メモリ効率が良い（全データを保持しない）
リアルタイム処理が可能（1 イベントずつ処理）
無効なデータが自動的にフィルタリングされる
ユーザーはデータ品質問題をリアルタイムで観察できる

使用例#

from haniwers.v1.daq.device import Device
from haniwers.v1.daq.sampler import Sampler
from haniwers.v1.config.model import DeviceConfig, SamplerConfig

# デバイス設定
device_cfg = DeviceConfig(
    port="/dev/ttyUSB0",
    baudrate=115200,
    timeout=1.0
)

# サンプラー設定（count_based）
sampler_cfg = SamplerConfig(
    label="run001",
    workspace="./data",
    filename_prefix="cosmic_rays",
    filename_suffix=".csv",
    mode="count_based",
    events_per_file=1000,
    number_of_files=5,
)

# 接続してサンプリング
device = Device(device_cfg)
device.connect()

sampler = Sampler(device, sampler_cfg)
sampler.run(files=5)

device.disconnect()

データ品質と堅牢性#

検証の段階的な緩和（Graceful Degradation）#

Haniwers は 3 段階の検証を実施します：

厳密検証（Pydantic）: 設定ファイル読み込み時に型と値を検証
- これはユーザーエラーを早期に検出
緩いデータ検証（RawEvent.from_serial()）: 検出器データ解析時に形式を確認
- 無効なデータを None で返す（例外なし）
- DAQ セッションの継続を優先
警告ログ（stream_events()）: データ品質の監視
- 無効なラインが発見されるたびに WARNING ログ
- ユーザーは問題をリアルタイムで検知可能

実行時のエラー処理#

パターン 1: 通常のエラー（接続失敗など）#

try:
    device = Device(cfg)

# データ欄:
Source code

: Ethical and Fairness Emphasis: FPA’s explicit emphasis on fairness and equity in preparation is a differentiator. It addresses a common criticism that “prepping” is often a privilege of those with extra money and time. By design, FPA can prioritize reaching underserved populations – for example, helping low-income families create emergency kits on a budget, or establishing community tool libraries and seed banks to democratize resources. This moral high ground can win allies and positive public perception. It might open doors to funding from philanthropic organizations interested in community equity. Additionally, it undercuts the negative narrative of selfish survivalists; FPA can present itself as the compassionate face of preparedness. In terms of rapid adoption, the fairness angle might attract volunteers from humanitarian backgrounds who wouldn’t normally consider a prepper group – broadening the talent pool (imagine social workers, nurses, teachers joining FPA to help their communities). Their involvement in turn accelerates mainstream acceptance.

# やること:
提示文によると、緩いデータ検証（RawEvent.from_serial()）で無効なデータは何として返されますか。

# 解答:
None として返されます（例外は出ません）。